So. Last night – Thursday, February 10th 2010 – was the Late Night Racing League’s first Truck race of the season (sponsored by MLDesigns). I’ve pretty much been waiting for this race now for the last couple months, I couldn’t wait to get back on the track with the bunch of guys I run with and start turning some laps.
However, I had a real fun issue right from the start.
I have two installations of NASCAR Racing 2003 Season on my system – one for my own personal use for offline racing and championships (mostly running the NNC08 Nationwide mod), and one for my LNR online racing. I keep them separate simply because it’s cleaner for me to do so – I generally delete any non-player car from my LNR install to keep the series\car directories down. So it was with some chagrin that I opened up NR2003 to start a testing session at Daytona to ensure everything was running smoothly – only to find that I couldn’t see a single setup in any of my setup folders in the sim.
I tried a number of different things, but none of them worked. Finally, in exasperation because practice was almost half over, I placed the NTS09 Truck series folder in my offline NR2003\series folder added all my setups to my profile, and my settings .inf files. That allowed me to actually get in and race.
I had a pretty good setup… I’d taken a public one from SetupGuru.com and made a couple modifications to it. It ran smooth and clean in the draft and would suck up nicely to a truck in front of me once I got a couple truck lengths behind it. So I was looking forward to a good race and finishing well.
Our first 21 laps of the race were caution free. We all ran really good, one guy (Steve) blew his clutch but was able to drift to the apron and away from the pack. There were more than 20 guys racing. The first incident occurred when one of the guys decided to pit a lap early… the driver immediately behind him didn’t expect him to brake as suddenly as he did, and they touched. This created an accident that collected up at least 3 other trucks – all right in front of me sliding down towards the tri-oval as I sped out of turn 4. I was able to drive through them all and take the yellow at the line in 12th position (for those who don’t do this kind of thing, when wrecks like that happen in front of you it happens so fast you have no time to even think. It’s only afterwards – after you’ve somehow managed to thread your way through sliding and careening trucks at 190 miles an hour – that you get that “holy crap” feeling).

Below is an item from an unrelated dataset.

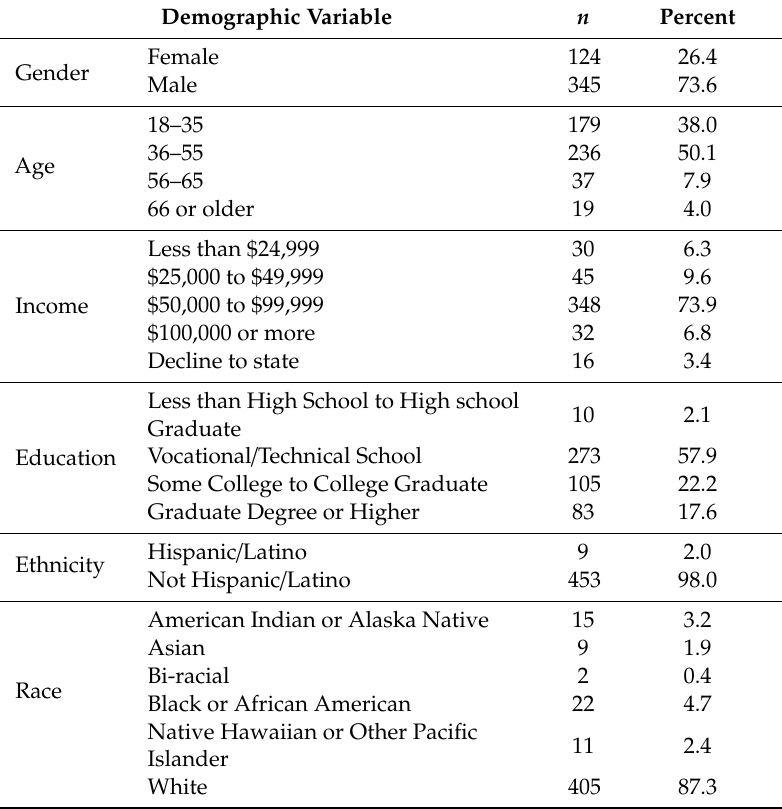
Table 2. Demographic characteristics of the questionnaire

We all came into the pits under the yellow – I took four tires and gas and got out… but then decided to come back in on the last yellow lap to top off with gas, which put me round about 15th place in the field once the green flag flew.

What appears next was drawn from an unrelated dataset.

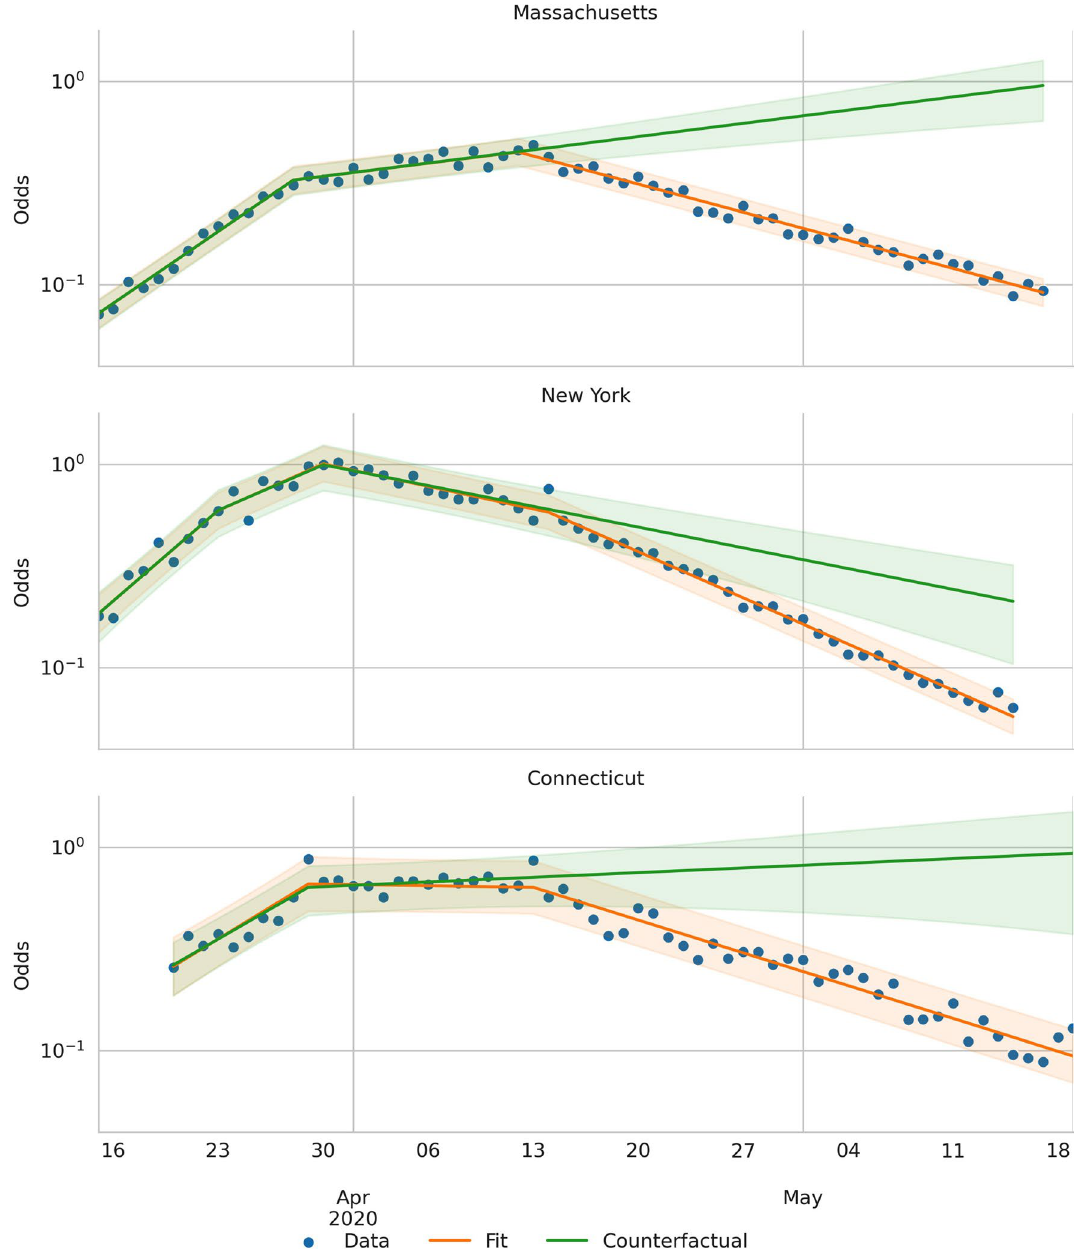
Figure 4. Actual and counterfactual scenarios. The blue dots are the data points. The orange lines show the regressed model, and the orange shades are the 95% CI. The green lines show the counterfactual odds of the scenario where masks were not recommended; in causal inference jargon, do(not masks) ; and the green shaded areas are the 95%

Out we go again, and I raced hard in the high line for about six laps or so… when “BANG!!” my engine blows up. No water temp overheating warning light. No over rev light. No oil pressure warning light. Nothing. Just one second I’m screaming along behind a truck at 192 miles an hour, the engine wide open… the next second silence save for the truck engines around me. The instantaneous loss of acceleration on the rear of the truck started it fishtailing, and before I could get out of the way of the guy behind me we just barely touched – his front bumper lightly brushing my rear bumper. That of course exacerbated my slide… I slid sideways down onto the apron in turn 1, and then the momentum carried me back up across the track up into the outside wall.
Thankfully no one else was collected up in my slide… but I wasn’t very happy. This isn’t the first time I’ve had engines blow for no apparent reason.
Turns out however, that there was apparent reason.
My rpm philosophy was off. The truck physics rpm horsepower peaks at around 8000 to 8500 rpms. I had my truck running – in the draft – at just over 9100 rpms. While not enough to cause an over revved warning light, that high of an rpm for sustained periods seriously damages the engine. After I found this out after discussing it with some of the more experienced guys, I thought back on it and realized that in almost every case where this same sort of thing occurred I had the engine revved up too high.
Well. There’s a lesson learned. Hopefully the same won’t happen again tonight at the SuperSpeedway Series Talladega opener, or the Cup Series Daytona opener on Friday.